**WRITTEN INSTRUCTION**
Render every line of the records below as a JSON list of strings, one string per line, leaving out blank lines.

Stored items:
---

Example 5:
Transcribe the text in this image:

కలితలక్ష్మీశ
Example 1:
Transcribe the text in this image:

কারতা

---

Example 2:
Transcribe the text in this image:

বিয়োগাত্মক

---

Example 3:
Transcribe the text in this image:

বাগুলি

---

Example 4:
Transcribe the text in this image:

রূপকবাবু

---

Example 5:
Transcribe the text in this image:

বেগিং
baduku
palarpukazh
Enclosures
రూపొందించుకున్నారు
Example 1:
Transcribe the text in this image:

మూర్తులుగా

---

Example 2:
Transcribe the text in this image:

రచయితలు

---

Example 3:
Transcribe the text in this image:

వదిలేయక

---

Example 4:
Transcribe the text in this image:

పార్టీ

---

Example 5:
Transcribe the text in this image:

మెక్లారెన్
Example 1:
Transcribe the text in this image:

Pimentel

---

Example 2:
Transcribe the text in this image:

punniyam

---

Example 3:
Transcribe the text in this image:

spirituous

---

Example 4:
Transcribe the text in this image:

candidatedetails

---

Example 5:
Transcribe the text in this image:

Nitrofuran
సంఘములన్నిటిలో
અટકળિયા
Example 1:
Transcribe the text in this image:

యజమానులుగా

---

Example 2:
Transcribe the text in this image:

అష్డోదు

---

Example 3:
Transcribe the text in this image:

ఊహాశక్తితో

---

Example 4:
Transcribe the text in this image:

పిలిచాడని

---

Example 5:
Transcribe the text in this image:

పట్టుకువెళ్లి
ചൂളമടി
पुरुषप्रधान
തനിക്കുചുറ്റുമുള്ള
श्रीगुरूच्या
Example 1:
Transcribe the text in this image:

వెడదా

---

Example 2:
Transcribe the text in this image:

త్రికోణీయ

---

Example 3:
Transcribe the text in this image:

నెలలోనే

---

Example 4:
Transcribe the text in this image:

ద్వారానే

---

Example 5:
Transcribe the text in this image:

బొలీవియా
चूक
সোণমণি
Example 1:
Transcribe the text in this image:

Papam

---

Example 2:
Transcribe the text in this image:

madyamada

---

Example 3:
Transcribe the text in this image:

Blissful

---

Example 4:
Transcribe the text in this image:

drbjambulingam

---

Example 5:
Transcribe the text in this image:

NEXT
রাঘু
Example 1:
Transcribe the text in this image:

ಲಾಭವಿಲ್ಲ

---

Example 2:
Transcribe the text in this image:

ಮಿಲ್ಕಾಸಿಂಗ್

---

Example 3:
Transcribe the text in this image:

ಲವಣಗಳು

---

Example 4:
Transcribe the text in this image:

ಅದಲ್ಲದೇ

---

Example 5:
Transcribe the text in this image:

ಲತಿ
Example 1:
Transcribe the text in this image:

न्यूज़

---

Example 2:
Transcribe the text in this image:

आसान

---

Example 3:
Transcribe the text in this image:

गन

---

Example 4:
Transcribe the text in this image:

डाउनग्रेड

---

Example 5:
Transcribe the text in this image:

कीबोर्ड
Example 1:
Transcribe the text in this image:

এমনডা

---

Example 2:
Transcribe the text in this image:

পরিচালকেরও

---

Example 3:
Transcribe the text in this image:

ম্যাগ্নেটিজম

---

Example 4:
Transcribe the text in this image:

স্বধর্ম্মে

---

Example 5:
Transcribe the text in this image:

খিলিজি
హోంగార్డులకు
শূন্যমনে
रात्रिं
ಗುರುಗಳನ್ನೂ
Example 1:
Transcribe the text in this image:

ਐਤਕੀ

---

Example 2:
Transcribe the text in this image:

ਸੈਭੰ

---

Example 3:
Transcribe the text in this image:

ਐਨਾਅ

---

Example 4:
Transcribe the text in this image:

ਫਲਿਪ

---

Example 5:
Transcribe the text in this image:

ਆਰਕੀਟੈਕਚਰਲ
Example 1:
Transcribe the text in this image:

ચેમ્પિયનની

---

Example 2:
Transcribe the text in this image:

**ANSWER BELOW**
[
  "---",
  "Example 5:",
  "Transcribe the text in this image:",
  "కలితలక్ష్మీశ",
  "Example 1:",
  "Transcribe the text in this image:",
  "কারতা",
  "---",
  "Example 2:",
  "Transcribe the text in this image:",
  "বিয়োগাত্মক",
  "---",
  "Example 3:",
  "Transcribe the text in this image:",
  "বাগুলি",
  "---",
  "Example 4:",
  "Transcribe the text in this image:",
  "রূপকবাবু",
  "---",
  "Example 5:",
  "Transcribe the text in this image:",
  "বেগিং",
  "baduku",
  "palarpukazh",
  "Enclosures",
  "రూపొందించుకున్నారు",
  "Example 1:",
  "Transcribe the text in this image:",
  "మూర్తులుగా",
  "---",
  "Example 2:",
  "Transcribe the text in this image:",
  "రచయితలు",
  "---",
  "Example 3:",
  "Transcribe the text in this image:",
  "వదిలేయక",
  "---",
  "Example 4:",
  "Transcribe the text in this image:",
  "పార్టీ",
  "---",
  "Example 5:",
  "Transcribe the text in this image:",
  "మెక్లారెన్",
  "Example 1:",
  "Transcribe the text in this image:",
  "Pimentel",
  "---",
  "Example 2:",
  "Transcribe the text in this image:",
  "punniyam",
  "---",
  "Example 3:",
  "Transcribe the text in this image:",
  "spirituous",
  "---",
  "Example 4:",
  "Transcribe the text in this image:",
  "candidatedetails",
  "---",
  "Example 5:",
  "Transcribe the text in this image:",
  "Nitrofuran",
  "సంఘములన్నిటిలో",
  "અટકળિયા",
  "Example 1:",
  "Transcribe the text in this image:",
  "యజమానులుగా",
  "---",
  "Example 2:",
  "Transcribe the text in this image:",
  "అష్డోదు",
  "---",
  "Example 3:",
  "Transcribe the text in this image:",
  "ఊహాశక్తితో",
  "---",
  "Example 4:",
  "Transcribe the text in this image:",
  "పిలిచాడని",
  "---",
  "Example 5:",
  "Transcribe the text in this image:",
  "పట్టుకువెళ్లి",
  "ചൂളമടി",
  "पुरुषप्रधान",
  "തനിക്കുചുറ്റുമുള്ള",
  "श्रीगुरूच्या",
  "Example 1:",
  "Transcribe the text in this image:",
  "వెడదా",
  "---",
  "Example 2:",
  "Transcribe the text in this image:",
  "త్రికోణీయ",
  "---",
  "Example 3:",
  "Transcribe the text in this image:",
  "నెలలోనే",
  "---",
  "Example 4:",
  "Transcribe the text in this image:",
  "ద్వారానే",
  "---",
  "Example 5:",
  "Transcribe the text in this image:",
  "బొలీవియా",
  "चूक",
  "সোণমণি",
  "Example 1:",
  "Transcribe the text in this image:",
  "Papam",
  "---",
  "Example 2:",
  "Transcribe the text in this image:",
  "madyamada",
  "---",
  "Example 3:",
  "Transcribe the text in this image:",
  "Blissful",
  "---",
  "Example 4:",
  "Transcribe the text in this image:",
  "drbjambulingam",
  "---",
  "Example 5:",
  "Transcribe the text in this image:",
  "NEXT",
  "রাঘু",
  "Example 1:",
  "Transcribe the text in this image:",
  "ಲಾಭವಿಲ್ಲ",
  "---",
  "Example 2:",
  "Transcribe the text in this image:",
  "ಮಿಲ್ಕಾಸಿಂಗ್",
  "---",
  "Example 3:",
  "Transcribe the text in this image:",
  "ಲವಣಗಳು",
  "---",
  "Example 4:",
  "Transcribe the text in this image:",
  "ಅದಲ್ಲದೇ",
  "---",
  "Example 5:",
  "Transcribe the text in this image:",
  "ಲತಿ",
  "Example 1:",
  "Transcribe the text in this image:",
  "न्यूज़",
  "---",
  "Example 2:",
  "Transcribe the text in this image:",
  "आसान",
  "---",
  "Example 3:",
  "Transcribe the text in this image:",
  "गन",
  "---",
  "Example 4:",
  "Transcribe the text in this image:",
  "डाउनग्रेड",
  "---",
  "Example 5:",
  "Transcribe the text in this image:",
  "कीबोर्ड",
  "Example 1:",
  "Transcribe the text in this image:",
  "এমনডা",
  "---",
  "Example 2:",
  "Transcribe the text in this image:",
  "পরিচালকেরও",
  "---",
  "Example 3:",
  "Transcribe the text in this image:",
  "ম্যাগ্নেটিজম",
  "---",
  "Example 4:",
  "Transcribe the text in this image:",
  "স্বধর্ম্মে",
  "---",
  "Example 5:",
  "Transcribe the text in this image:",
  "খিলিজি",
  "హోంగార్డులకు",
  "শূন্যমনে",
  "रात्रिं",
  "ಗುರುಗಳನ್ನೂ",
  "Example 1:",
  "Transcribe the text in this image:",
  "ਐਤਕੀ",
  "---",
  "Example 2:",
  "Transcribe the text in this image:",
  "ਸੈਭੰ",
  "---",
  "Example 3:",
  "Transcribe the text in this image:",
  "ਐਨਾਅ",
  "---",
  "Example 4:",
  "Transcribe the text in this image:",
  "ਫਲਿਪ",
  "---",
  "Example 5:",
  "Transcribe the text in this image:",
  "ਆਰਕੀਟੈਕਚਰਲ",
  "Example 1:",
  "Transcribe the text in this image:",
  "ચેમ્પિયનની",
  "---",
  "Example 2:",
  "Transcribe the text in this image:"
]